I have a question that the Minister did not give a clear answer to, and I hope he will do so when he sums up. On the road fund that is being proposed as a result of the money that is collected, given that infrastructure developments are devolved issues in Northern Ireland, Scotland and Wales, it will be important to know how exactly that fund will be allocated. Will there be separate accounting for the tax that is collected in each of the areas? Will it be done on the basis of Barnett consequentials or will some other regime be put in place? It is important that we know that, because if this is to be one of the ways in which infrastructure developments are to be financed in future, there needs to be certainty for devolved Administrations as to what money is likely to be coming their way and how it will be calculated.
I want to make a brief contribution on new clause 3. The Minister, elegantly as he does, fobbed us off by saying, “We’re having a consultation and so on, but meanwhile we’ll press on regardless.” However, there is still a major issue regarding a potential tax loophole that has not been closed.
I accept that fund managers are remunerated on two different and distinct levels: they are paid for the work they do as investment managers and also receive a reward for hazarding their own capital. I also accept that there is a gain in having fund managers hazard some of their own capital, perhaps more so than they do at the moment. Unfortunately, though, if we charge very different marginal rates on the income component and on the hazarding their own money component, we will create the capacity for a loophole in paying the lower tax on the capital gain and less on the income.
It does not matter what short-term changes the Minister makes to try to prevent existing ways in which hedge funds allow the personal investment component of the investment to be organised, because people will just think up new ones. We have to close the loophole at source. The obvious way to do that would be to go back to a previous situation in which income tax and capital gains tax were charged at the same marginal rate.

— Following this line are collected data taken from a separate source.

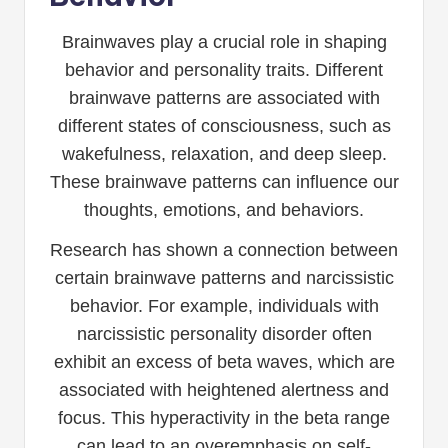
Brainwaves play a crucial role in shaping
behavior and personality traits. Different
brainwave patterns are associated with
different states of consciousness, such as
wakefulness, relaxation, and deep sleep.
These brainwave patterns can influence our
thoughts, emotions, and behaviors.
Research has shown a connection between
certain brainwave patterns and narcissistic
behavior. For example, individuals with
narcissistic personality disorder often
exhibit an excess of beta waves, which are
associated with heightened alertness and
focus. This hyperactivity in the beta range
can lead to an overemphasis on self-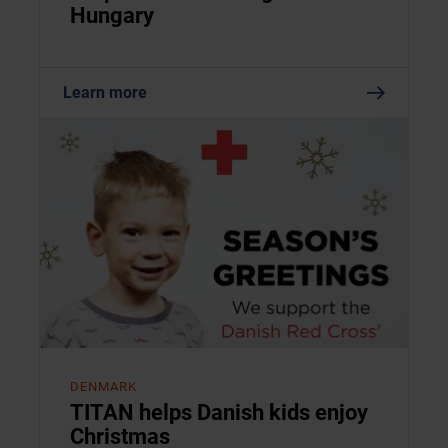
Hungary
Learn more
DENMARK
TITAN helps Danish kids enjoy
Christmas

Unfortunately, for the past several decades we have proceeded down a road of constantly cutting taxes on capital. I think there was a case in the 1990s for cutting marginal rates of tax on capital, because it was a difficult economic period and we had to encourage investment, but the Government have transformed that into an ideological demand that we always go on cutting taxes. Indeed, one of the core philosophies of the Finance Bill is to cut corporation tax even more, despite the fact that, on both a UK and a global level, we have pyramided up corporate surpluses, which are not being used. The current problem is not to find more loose capital, but to find fiscal incentives to make the owners of capital invest it.
The inherent philosophical problem with which the Government present us in the Bill is the imbalance created when marginal rates of taxation on capital are pushed lower and lower while significant taxes on labour are not reduced effectively and significantly. Our new clause 3 is specifically designed to force the Government to respond to the philosophical principle that the loophole should not be created in the first place. I do not think that the Minister has answered that effectively, which is why we will press new clause 3 to a vote.